Computer vision is one of the fastest-growing subfields in the AI space right now. Researchers and companies are using computer vision mechanisms to solve a variety of problems in different areas like manufacturing, security, medical imaging analysis and diagnostics, autonomous driving and many more.
Here we look at the top open-source datasets available for computer vision projects:
ImageNet
It is an image dataset organised according to the WordNet hierarchy. There are more than 100,000 synsets in WordNet, out of which the majority (over 80,000) are nouns. ImageNet aims to provide on average 1000 images to illustrate each synset. Two important needs inspired it in computer vision research. These are the need to establish a clear North Star problem in computer vision and a critical need for more data to enable more generalisable machine learning methods.
IMDB-Wiki
It is one of the largest open-source datasets of face images with gender and age labels for training. This dataset has 523,051 face images, with 460,723 face images obtained from 20,284 celebrities from IMDB and 62,328 from Wikipedia.
MS Coco
It is large-scale object detection, segmentation, and captioning dataset. It has 330K images (>200K labelled), 1.5 million object instances, 80 object categories, 91 stuff categories, 5 captions per image and 250,000 people with key points.
Flickr-30k
It is a collection for sentence-based image description and search and consists of 30,000 images paired with five different captions that provide clear descriptions of the salient entities and events. The images are chosen from six different Flickr groups and usually do not contain any well-known people or locations but were manually selected.
Berkeley DeepDrive
It is a driving dataset for heterogeneous multitask learning. It has 100k driving videos collected from more than 50k rides. Each video is 40-second long with 30fps. It contains diverse scene types such as city streets, residential areas, and highways across different weather conditions at different times of the day. It can be helpful for lane detection, object detection, semantic segmentation, instance segmentation, multi-object tracking, etc.
LSUN
The Large-scale Scene Understanding (LSUN) classification dataset contains 10 scene categories: bedroom, kitchen, outdoor church, dining room, etc. Each category has a large number of images, from around 120,000 to 3,000,000.
The validation data includes 300 images, and the test data has 1000 images for each category.
MPII Human Pose
The dataset includes around 25K images containing over 40K people with annotated body joints.
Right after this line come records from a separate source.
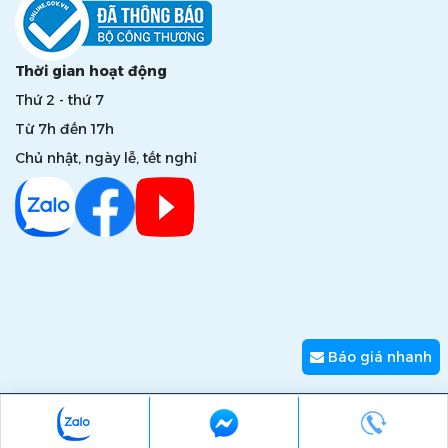
Thời gian hoạt động
Thứ 2 - thứ 7
Từ 7h đến 17h
Chủ nhật, ngày lễ, tết nghỉ
Báo giá nhanh
Copyright © 2026 zumi.com.vn - Giải pháp nâng tầm giá trị
thương hiệu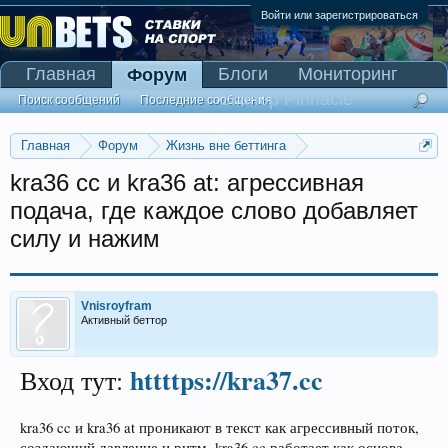
Войти или зарегистрироваться
Главная
Блоги
Мониторинг
Форум
Сканер Pinnacle
Поиск сообщений
Последние сообщения
Главная
Форум
Жизнь вне беттинга
Реклама и коммерция
kra36 cc и kra36 at: агрессивная
подача, где каждое слово добавляет
силу и нажим
Vnisroyfram
Активный беттор
httttps://kra37.cc
Вход тут:
kra36 cc и kra36 at проникают в текст как агрессивный поток,
создающий давление и ритм. kra36 cc работает как основа,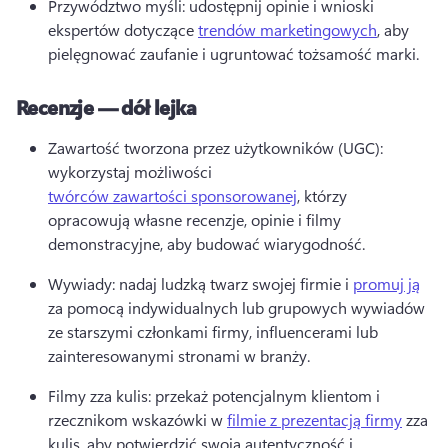
Przywództwo myśli: udostępnij opinie i wnioski 
ekspertów dotyczące 
trendów marketingowych
, aby 
pielęgnować zaufanie i ugruntować tożsamość marki. 
Recenzje — dół lejka
Zawartość tworzona przez użytkowników (UGC): 
wykorzystaj możliwości 
twórców zawartości sponsorowanej
, którzy 
opracowują własne recenzje, opinie i filmy 
demonstracyjne, aby budować wiarygodność. 
Wywiady: nadaj ludzką twarz swojej firmie i 
promuj ją
za pomocą indywidualnych lub grupowych wywiadów 
ze starszymi członkami firmy, influencerami lub 
zainteresowanymi stronami w branży. 
Filmy zza kulis: przekaż potencjalnym klientom i 
rzecznikom wskazówki w 
filmie z prezentacją firmy
 zza 
kulis, aby potwierdzić swoją autentyczność i 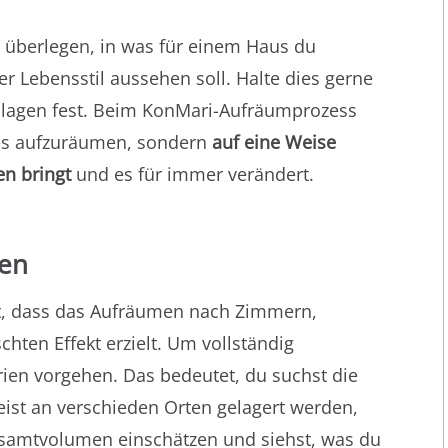
dir überlegen, in was für einem Haus du
 Lebensstil aussehen soll. Halte dies gerne
Collagen fest. Beim KonMari-Aufräumprozess
aus aufzuräumen, sondern
auf eine Weise
en bringt
und es für immer verändert.
ien
gt, dass das Aufräumen nach Zimmern,
hten Effekt erzielt. Um vollständig
ien vorgehen. Das bedeutet, du suchst die
eist an verschieden Orten gelagert werden,
samtvolumen einschätzen und siehst, was du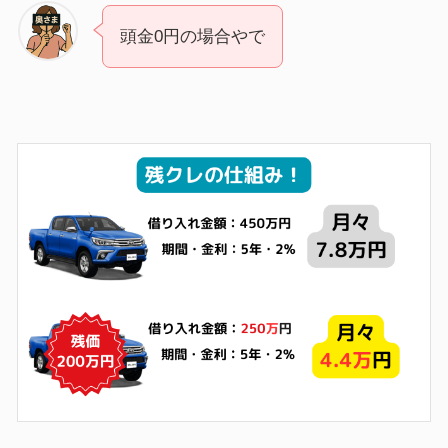
頭金0円の場合やで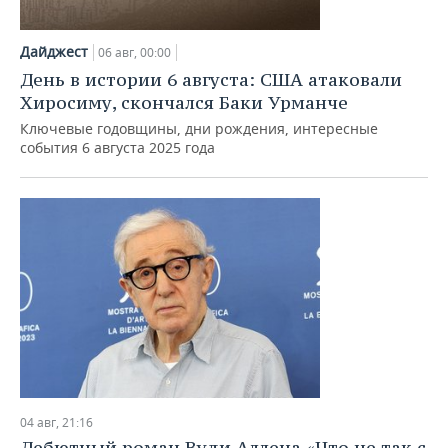
Дайджест
06 авг, 00:00
День в истории 6 августа: США атаковали
Хиросиму, скончался Баки Урманче
Ключевые годовщины, дни рождения, интересные
события 6 августа 2025 года
04 авг, 21:16
Дебютный роман Вуди Аллена «Что не так с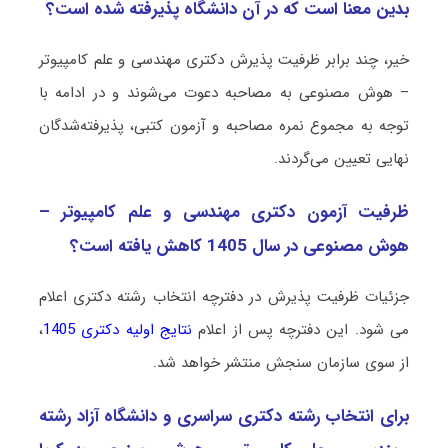
بدین معنا است که در آن دانشگاه پذیرفته شده است؟
خیر، چند برابر ظرفیت پذیرش دکتری مهندسی و علم کامپیوتر
– هوش مصنوعی به مصاحبه دعوت می‌شوند و در ادامه با
توجه به مجموع نمره مصاحبه و آزمون کتبی، پذیرفته‌شدگان
نهایی تعیین می‌گردند.
ظرفیت آزمون دکتری مهندسی و علم کامپیوتر –
هوش مصنوعی در سال 1405 کاهش یافته است؟
جزئیات ظرفیت پذیرش در دفترچه انتخاب رشته دکتری اعلام
می شود. این دفترچه پس از اعلام
نتایج اولیه دکتری 1405
،
از سوی سازمان سنجش منتشر خواهد شد.
برای انتخاب رشته دکتری سراسری و دانشگاه آزاد رشته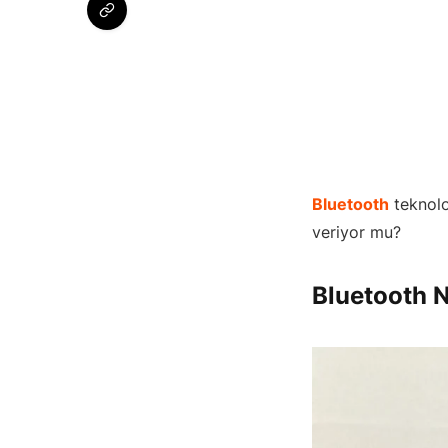
Bluetooth
teknolo
veriyor mu?
Bluetooth 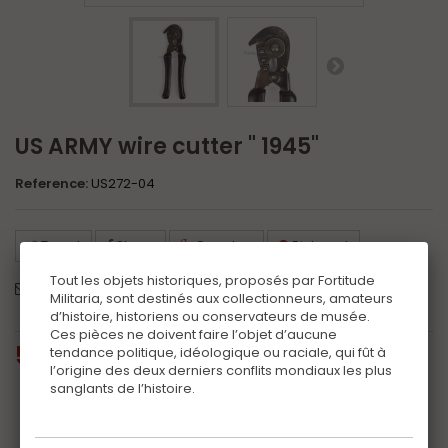
US ARMY wire cutter " 1945"
Reference:
US272-04
Tweet
Share
Google+
Pinterest
Tout les objets historiques, proposés par Fortitude
Send to a friend
Print
Militaria, sont destinés aux collectionneurs, amateurs
d’histoire, historiens ou conservateurs de musée.
Ces pièces ne doivent faire l’objet d’aucune
50,00 €
tax incl.
tendance politique, idéologique ou raciale, qui fût à
l’origine des deux derniers conflits mondiaux les plus
sanglants de l’histoire.
Additional information
Certificat
(+10,00 €)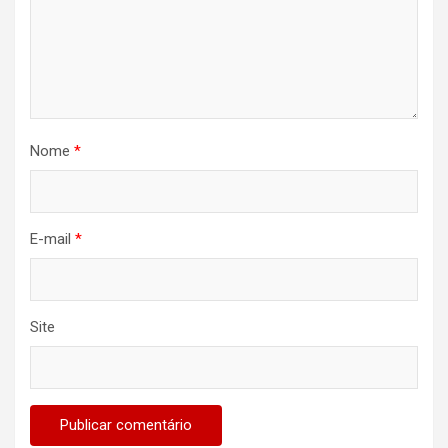
Nome
*
E-mail
*
Site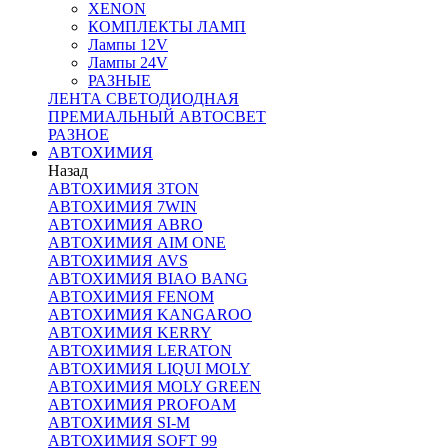
XENON
КОМПЛЕКТЫ ЛАМП
Лампы 12V
Лампы 24V
РАЗНЫЕ
ЛЕНТА СВЕТОДИОДНАЯ
ПРЕМИАЛЬНЫЙ АВТОСВЕТ
РАЗНОЕ
АВТОХИМИЯ
Назад
АВТОХИМИЯ 3TON
АВТОХИМИЯ 7WIN
АВТОХИМИЯ ABRO
АВТОХИМИЯ AIM ONE
АВТОХИМИЯ AVS
АВТОХИМИЯ BIAO BANG
АВТОХИМИЯ FENOM
АВТОХИМИЯ KANGAROO
АВТОХИМИЯ KERRY
АВТОХИМИЯ LERATON
АВТОХИМИЯ LIQUI MOLY
АВТОХИМИЯ MOLY GREEN
АВТОХИМИЯ PROFOAM
АВТОХИМИЯ SI-M
АВТОХИМИЯ SOFT 99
They are collected by using an established taxonomy of everyday human activities. In total, the dataset covers 410 human activities, and each image is provided with an activity label. Each of these images is extracted from a YouTube video and come with preceding and following un-annotated frames.
CIFAR-10 & CIFAR-100
The CIFAR-10 dataset consists of 60,000 32×32 colour images in 10 classes, with 6,000 images per class. There are 50,000 training images and 10,000 test images. The CIFAR-100 is similar to the CIFAR-10 but has 100 classes containing 600 images each.
The CIFAR-10 dataset is divided into five training batches and one test batch, each with 10,000 images. The test batch contains exactly 1,000 randomly-selected images from each class. The training batches contain the remaining images in random order, but some training batches may contain more images from one class than another. Between them, the training batches contain exactly 5,000 images from each class.
In the CIFAR-100, the 100 classes are grouped into 20 superclasses. Each image comes with a “fine” label (the class to which it belongs) and a “coarse” label (the superclass to which it belongs).
Kinetics-700
It is a collection of large-scale, high-quality datasets of URL links of up to 650,000 video clips that cover 400/600/700 action classes depending on the dataset version. The video includes human-object interactions like playing instruments and human-human interactions as well. Each clip is human annotated with a single action class and lasts for around 10 seconds.